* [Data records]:
┄┄┄┄┄┄
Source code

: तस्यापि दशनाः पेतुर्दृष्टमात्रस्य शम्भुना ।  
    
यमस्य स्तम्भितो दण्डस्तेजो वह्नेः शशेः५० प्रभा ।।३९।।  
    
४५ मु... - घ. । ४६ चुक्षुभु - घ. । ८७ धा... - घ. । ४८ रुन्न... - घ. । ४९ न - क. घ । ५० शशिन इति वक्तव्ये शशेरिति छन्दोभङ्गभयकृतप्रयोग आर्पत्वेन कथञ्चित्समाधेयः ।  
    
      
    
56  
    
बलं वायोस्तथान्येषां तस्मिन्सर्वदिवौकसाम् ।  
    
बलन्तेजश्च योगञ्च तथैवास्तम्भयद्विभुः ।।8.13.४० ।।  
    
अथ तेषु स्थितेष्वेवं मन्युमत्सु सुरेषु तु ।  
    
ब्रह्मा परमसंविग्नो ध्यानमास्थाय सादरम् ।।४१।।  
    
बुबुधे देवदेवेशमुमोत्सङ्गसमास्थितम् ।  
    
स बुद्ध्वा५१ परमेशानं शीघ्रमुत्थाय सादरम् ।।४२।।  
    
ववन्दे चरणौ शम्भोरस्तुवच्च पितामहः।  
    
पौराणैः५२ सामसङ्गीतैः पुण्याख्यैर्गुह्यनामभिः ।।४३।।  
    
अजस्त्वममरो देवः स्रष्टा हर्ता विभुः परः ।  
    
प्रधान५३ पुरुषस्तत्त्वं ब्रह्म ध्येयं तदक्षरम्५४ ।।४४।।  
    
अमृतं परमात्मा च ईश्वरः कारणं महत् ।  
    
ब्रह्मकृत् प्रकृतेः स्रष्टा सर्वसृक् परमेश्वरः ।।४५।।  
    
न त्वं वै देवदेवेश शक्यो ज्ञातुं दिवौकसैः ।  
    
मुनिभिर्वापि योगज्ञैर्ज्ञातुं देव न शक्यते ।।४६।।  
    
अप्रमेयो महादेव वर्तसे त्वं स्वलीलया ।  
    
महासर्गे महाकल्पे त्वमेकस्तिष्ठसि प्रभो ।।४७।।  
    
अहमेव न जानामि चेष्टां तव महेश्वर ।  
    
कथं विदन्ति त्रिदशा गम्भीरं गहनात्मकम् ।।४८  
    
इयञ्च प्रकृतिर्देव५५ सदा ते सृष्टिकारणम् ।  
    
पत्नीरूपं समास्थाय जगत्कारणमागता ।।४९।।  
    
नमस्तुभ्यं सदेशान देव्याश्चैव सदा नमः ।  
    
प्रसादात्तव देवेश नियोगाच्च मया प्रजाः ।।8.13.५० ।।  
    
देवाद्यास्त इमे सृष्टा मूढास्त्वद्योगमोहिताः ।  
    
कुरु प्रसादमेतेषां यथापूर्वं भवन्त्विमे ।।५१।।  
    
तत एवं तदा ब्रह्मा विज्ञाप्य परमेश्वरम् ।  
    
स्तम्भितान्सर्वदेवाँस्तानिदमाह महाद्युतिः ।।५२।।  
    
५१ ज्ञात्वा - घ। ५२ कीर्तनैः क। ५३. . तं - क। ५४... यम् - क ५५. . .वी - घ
┄┄┄┄┄┄
* [What you will do]: Could you return exactly the lines above from the line with "पौराणैः५२ सामसङ्गीतैः पुण्याख्यैर्गुह्यनामभिः" to the line with "स्तम्भितान्सर्वदेवाँस्तानिदमाह महाद्युतिः ।।५२।।", both included, and nothing else?

* [Result for this task]:
पौराणैः५२ सामसङ्गीतैः पुण्याख्यैर्गुह्यनामभिः ।।४३।।  
    
अजस्त्वममरो देवः स्रष्टा हर्ता विभुः परः ।  
    
प्रधान५३ पुरुषस्तत्त्वं ब्रह्म ध्येयं तदक्षरम्५४ ।।४४।।  
    
अमृतं परमात्मा च ईश्वरः कारणं महत् ।  
    
ब्रह्मकृत् प्रकृतेः स्रष्टा सर्वसृक् परमेश्वरः ।।४५।।  
    
न त्वं वै देवदेवेश शक्यो ज्ञातुं दिवौकसैः ।  
    
मुनिभिर्वापि योगज्ञैर्ज्ञातुं देव न शक्यते ।।४६।।  
    
अप्रमेयो महादेव वर्तसे त्वं स्वलीलया ।  
    
महासर्गे महाकल्पे त्वमेकस्तिष्ठसि प्रभो ।।४७।।  
    
अहमेव न जानामि चेष्टां तव महेश्वर ।  
    
कथं विदन्ति त्रिदशा गम्भीरं गहनात्मकम् ।।४८  
    
इयञ्च प्रकृतिर्देव५५ सदा ते सृष्टिकारणम् ।  
    
पत्नीरूपं समास्थाय जगत्कारणमागता ।।४९।।  
    
नमस्तुभ्यं सदेशान देव्याश्चैव सदा नमः ।  
    
प्रसादात्तव देवेश नियोगाच्च मया प्रजाः ।।8.13.५० ।।  
    
देवाद्यास्त इमे सृष्टा मूढास्त्वद्योगमोहिताः ।  
    
कुरु प्रसादमेतेषां यथापूर्वं भवन्त्विमे ।।५१।।  
    
तत एवं तदा ब्रह्मा विज्ञाप्य परमेश्वरम् ।  
    
स्तम्भितान्सर्वदेवाँस्तानिदमाह महाद्युतिः ।।५२।।  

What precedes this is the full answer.